We are happy to see people here who are willing to listen and
open their minds. We in doing this play want you to know we are
kids. Just kids. We are all different. Some kind, some not, but
we deserve more than just a stereotype of "street-kid".
We deserve to be looked in the eye and listened to.
We are kids who have been tossed
into a corner, whose opportunities were cut off, when we decided
to save ourselves from our homes.
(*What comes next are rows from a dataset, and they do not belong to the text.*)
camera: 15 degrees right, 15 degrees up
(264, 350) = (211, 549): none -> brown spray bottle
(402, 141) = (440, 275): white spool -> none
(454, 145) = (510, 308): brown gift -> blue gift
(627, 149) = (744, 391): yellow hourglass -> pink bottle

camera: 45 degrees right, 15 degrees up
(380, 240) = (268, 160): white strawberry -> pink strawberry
Left too long to be forgotten
about.
The Squeegee Project was not
created to gain people's sympathy, but so people can learn what
needs to be done in preventing children from living on the street,
and to accommodate the lack of support and guidance in their
lives.
We are here to show you how we've
been made to feel like criminals for trying to live honest lives
by supporting ourselves through squeegee-ing and panhandling,
instead of stealing or selling drugs, or more criminalization
things.
We would like you to question
the situation and not just to believe what's been presented before
you."
Reported as the number #1 Issue:
- Accessibility and Provision
of Information and Services
- Inability to find needed information
around food, shelter, legal services
- Inability to get access to limited
services
- Evidence that basic human needs
for older youth aged 15 to 18 are not being met, things like
food, shelter, education and medical services
Intervention #1: How to find
help in the form of food and other resources and services on
the streets for children and youth?
The drama lets us know how difficult
it can be to find help on the street due to lack of information,
scarce resources and even unhelpful peers who look at new kids
as unnecessary competition. Many of the solutions presented in
the play are degrading: such as combing through "dumpsters"
and garbage cans for discarded food and engaging in prostitution.
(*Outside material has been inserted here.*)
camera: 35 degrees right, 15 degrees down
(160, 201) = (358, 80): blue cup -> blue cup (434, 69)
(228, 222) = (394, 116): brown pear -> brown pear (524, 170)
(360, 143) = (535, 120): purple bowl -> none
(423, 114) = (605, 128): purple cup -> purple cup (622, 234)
Even similarly situated people - other street kids - will not
help those who are perceived as having other options such as
going home.
Intervention #2: When a child
or youth is unable to remain in the custody of the parents or
"in care," with government or foster parents, finding
a safe living situation and meeting one's basic needs is very
difficult
The danger being presented here
is that youth are vulnerable to being sexually exploited in order
to obtain basic needs such as food. Squeegeeing and panhandling
are growing activities because they offer the youth a legal,
if unpopular means of meeting their basic needs. Many of the
youth involved in these activities have no other legal or viable
options - they are already marginalized and silenced due to the
fact that youth on the streets are often there illegally - runaways
from an abusive situation.
The majority of youth who stay away have been subjected to a
variety of factors at home, including sexual, physical or verbal
abuse, substance-abusing parents and other complicating factors
such as poverty. All too many kids who have been in care report
that foster care is a replication of the past victimization they
were hoping to leave behind.
It is not uncommon for youth in care to bounce around from caregiver
to caregiver. In response to audience interventions, more than
one of the actors in the play confirmed that they shared this
experience. In one Ontario document Voices from Within: Youth
Speak Out (1998), more than 57% of the young people who contributed
information had had five or more placements.
Contacting the authorities under present legislation and guidelines
will not ensure their health, safety or wellbeing. This is the
main reason that these children and youth live outside of the
system and are unable to access most forms of societal support.
Intervention #3: Critical lack
of medical facilities dealing with drug and alcohol abuse for
young people
Drug and alcohol abuse is a real
fact for street involved youth. Although mentally, they must
be extremely mature to survive, in many ways these people are
just kids. Street involved youth are, by definition, at high
risk to abuse drugs and alcohol due to bad role models at home
and on the street. Easy accessibility of drugs in areas where
street involved youth congregate adds to this problem.